Victor Strecher, who has spent the better part of two decades examining ways to help people change their behaviors to become healthier, is forming the new University of Michigan Center for Health Communications Research. With a new $10 million grant from the National Cancer Institute, the center will study how information technology can tailor behavior advice to the specific needs of the user.

“The problem we have,” Strecher said, “is reaching as many people as mass media does, while being as effective as an interaction with an expert counselor can be.”

Information by itself is not the answer. Most smokers know smoking is unhealthy, yet they keep doing it, Strecher said.
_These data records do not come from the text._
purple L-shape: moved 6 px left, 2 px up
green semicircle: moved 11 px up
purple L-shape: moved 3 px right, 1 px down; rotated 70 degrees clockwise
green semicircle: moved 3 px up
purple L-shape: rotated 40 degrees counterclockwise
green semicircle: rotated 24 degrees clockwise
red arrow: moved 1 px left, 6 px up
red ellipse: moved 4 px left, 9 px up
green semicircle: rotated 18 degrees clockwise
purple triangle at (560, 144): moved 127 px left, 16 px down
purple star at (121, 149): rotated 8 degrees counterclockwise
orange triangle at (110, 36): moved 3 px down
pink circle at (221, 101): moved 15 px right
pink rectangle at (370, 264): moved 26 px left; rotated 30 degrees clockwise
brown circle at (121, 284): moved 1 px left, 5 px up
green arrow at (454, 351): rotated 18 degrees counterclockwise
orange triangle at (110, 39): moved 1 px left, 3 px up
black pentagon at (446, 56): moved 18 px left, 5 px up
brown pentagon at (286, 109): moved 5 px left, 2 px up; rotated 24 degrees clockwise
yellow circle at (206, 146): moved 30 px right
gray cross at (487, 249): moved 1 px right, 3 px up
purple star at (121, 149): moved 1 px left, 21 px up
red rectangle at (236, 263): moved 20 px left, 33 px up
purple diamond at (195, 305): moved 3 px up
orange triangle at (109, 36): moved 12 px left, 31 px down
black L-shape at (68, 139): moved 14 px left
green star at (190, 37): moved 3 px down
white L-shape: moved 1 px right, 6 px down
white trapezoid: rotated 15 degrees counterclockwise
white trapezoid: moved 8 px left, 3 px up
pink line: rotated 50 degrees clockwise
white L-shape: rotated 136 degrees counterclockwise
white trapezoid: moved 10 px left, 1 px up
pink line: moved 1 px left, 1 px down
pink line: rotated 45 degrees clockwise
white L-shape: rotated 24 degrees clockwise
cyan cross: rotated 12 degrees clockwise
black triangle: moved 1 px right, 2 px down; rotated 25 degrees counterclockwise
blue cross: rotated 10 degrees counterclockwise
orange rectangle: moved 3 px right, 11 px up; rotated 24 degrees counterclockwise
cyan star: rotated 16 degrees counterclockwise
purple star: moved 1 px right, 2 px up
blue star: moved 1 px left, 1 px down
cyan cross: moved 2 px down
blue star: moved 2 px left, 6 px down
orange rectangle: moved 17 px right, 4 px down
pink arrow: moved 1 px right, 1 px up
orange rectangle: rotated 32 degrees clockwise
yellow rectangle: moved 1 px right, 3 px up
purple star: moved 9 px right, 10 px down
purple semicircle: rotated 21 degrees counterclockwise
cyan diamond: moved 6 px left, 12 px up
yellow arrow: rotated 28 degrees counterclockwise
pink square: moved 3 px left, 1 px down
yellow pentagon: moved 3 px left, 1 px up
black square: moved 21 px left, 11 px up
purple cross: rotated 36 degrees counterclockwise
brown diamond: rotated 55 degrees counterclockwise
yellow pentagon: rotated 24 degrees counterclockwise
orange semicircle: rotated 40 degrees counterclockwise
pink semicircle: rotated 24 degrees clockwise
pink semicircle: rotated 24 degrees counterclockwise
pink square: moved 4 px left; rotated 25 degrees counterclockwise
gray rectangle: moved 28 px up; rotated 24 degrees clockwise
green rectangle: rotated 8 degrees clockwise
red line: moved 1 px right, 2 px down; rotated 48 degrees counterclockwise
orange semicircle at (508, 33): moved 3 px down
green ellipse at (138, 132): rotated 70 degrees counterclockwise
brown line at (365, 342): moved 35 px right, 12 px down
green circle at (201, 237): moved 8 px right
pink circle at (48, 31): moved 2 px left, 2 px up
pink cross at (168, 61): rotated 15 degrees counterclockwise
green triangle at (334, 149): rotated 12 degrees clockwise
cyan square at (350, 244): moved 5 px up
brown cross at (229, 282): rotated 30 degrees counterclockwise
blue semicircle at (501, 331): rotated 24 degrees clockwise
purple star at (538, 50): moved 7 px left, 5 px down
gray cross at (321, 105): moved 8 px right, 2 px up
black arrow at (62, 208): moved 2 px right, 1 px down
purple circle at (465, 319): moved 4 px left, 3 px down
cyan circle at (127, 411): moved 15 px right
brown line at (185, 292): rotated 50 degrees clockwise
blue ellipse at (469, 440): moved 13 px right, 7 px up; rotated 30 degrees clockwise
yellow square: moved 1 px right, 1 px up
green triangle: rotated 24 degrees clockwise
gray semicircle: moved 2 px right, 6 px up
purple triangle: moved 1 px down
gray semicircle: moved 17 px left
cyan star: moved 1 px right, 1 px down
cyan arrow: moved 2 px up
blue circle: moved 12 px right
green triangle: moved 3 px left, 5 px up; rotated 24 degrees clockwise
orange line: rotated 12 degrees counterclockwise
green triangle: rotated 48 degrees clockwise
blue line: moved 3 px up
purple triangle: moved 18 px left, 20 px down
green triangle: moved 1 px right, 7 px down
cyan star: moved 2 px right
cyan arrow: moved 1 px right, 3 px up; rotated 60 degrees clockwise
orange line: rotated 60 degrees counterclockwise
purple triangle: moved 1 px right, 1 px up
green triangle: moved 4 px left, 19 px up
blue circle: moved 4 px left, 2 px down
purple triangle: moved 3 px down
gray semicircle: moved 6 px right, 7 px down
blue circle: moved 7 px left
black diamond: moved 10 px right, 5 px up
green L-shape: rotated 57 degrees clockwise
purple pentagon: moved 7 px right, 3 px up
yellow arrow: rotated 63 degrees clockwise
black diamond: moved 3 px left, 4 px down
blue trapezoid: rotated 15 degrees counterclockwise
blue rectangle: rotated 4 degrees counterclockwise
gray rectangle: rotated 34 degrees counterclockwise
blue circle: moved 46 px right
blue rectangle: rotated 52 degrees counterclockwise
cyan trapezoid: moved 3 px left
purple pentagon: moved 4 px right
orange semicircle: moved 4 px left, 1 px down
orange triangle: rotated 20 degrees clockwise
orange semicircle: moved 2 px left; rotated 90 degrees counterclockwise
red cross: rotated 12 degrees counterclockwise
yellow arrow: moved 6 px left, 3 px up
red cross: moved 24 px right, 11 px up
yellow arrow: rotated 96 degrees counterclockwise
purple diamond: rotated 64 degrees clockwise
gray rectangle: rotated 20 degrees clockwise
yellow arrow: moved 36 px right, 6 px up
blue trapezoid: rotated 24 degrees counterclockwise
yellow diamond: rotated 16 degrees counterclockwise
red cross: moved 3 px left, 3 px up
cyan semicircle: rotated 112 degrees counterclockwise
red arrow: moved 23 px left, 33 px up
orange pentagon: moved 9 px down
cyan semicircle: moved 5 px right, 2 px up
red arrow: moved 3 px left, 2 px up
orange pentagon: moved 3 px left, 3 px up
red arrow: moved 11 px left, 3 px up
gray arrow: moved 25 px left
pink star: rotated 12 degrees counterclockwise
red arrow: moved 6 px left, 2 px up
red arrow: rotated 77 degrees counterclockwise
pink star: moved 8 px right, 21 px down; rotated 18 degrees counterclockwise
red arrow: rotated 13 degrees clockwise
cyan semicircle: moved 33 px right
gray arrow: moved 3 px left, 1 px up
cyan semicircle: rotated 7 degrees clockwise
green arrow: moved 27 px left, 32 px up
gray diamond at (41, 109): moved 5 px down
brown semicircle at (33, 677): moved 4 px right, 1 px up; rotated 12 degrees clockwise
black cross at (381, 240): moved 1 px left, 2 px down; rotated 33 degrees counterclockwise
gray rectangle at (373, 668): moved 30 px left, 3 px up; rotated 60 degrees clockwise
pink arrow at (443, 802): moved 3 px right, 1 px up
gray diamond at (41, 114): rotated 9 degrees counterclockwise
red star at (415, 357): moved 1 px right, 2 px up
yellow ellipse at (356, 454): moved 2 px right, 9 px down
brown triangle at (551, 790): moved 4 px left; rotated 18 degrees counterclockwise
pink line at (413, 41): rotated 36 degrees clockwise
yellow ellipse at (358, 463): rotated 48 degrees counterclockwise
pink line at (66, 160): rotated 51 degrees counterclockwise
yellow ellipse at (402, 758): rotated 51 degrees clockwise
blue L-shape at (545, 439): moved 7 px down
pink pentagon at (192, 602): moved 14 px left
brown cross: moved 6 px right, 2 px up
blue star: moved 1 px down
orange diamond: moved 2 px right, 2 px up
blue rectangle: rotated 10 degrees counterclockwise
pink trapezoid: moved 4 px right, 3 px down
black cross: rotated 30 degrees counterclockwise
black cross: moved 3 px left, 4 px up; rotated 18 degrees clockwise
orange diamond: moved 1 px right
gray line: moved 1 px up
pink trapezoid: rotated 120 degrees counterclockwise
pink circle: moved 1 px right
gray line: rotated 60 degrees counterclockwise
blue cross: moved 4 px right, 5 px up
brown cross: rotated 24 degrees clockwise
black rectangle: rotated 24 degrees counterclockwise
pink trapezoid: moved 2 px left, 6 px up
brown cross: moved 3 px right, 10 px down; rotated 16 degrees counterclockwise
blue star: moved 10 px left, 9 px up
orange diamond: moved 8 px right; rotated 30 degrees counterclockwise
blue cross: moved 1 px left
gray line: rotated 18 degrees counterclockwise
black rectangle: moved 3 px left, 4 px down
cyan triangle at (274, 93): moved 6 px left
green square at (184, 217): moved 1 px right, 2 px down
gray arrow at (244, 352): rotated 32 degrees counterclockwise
But messages customized to an individual’s specific motives, family and social environment, health history and other relevant factors can change unwanted behaviors far more than generic, one-size-fits-all information. In fact, Strecher has seen a 50-300 percent improvement in participants’ abilities to quit smoking, lose weight, eat more fruits and vegetables and get essential cancer screenings after computer-tailored advice. While Strecher has seen customized messages work on health concerns from obesity to regular mammograms, what remains unclear is how and why they work. The Center for Health Communications Research will team health experts with U-M statisticians and biostatisticians, who will build complex sequential experimental designs to figure out which “active ingredients” of a message change behavior. Roderick Little, U-M professor of biostatistics, will head the statistical team. Strecher uses an expert software system and a detailed patient questionnaire to create specialized newsletters focusing on that person’s wants and needs. U-M researchers will look at outcomes in three trials: one aimed at helping people to quit smoking, another encouraging people to eat more fruits and vegetables, and a third assisting women in deciding whether to take a specific drug to prevent breast cancer. They will collaborate with the National Cancer Institute’s Cancer Research Network, a group of 11 health maintenance organizations around the country, to do the trials. Determining how best to influence behavior has implications for HMOs and doctors, as well as health-focused agencies such as the American Cancer Society and private businesses including Weight Watchers and Jenny Craig, Strecher said. Strecher is professor of health behavior and health education at the U-M School of Public Health, director of the Health Media Research Laboratory and associate director for cancer prevention and control at the U-M Comprehensive Cancer Center. He also heads HealthMedia, a U-M spin-off company focused on tailored health products. Along with U-M, Saint Louis University, University of Wisconsin and University of Pennsylvania are part of the National Cancer Institute’s $40 million grant initiative.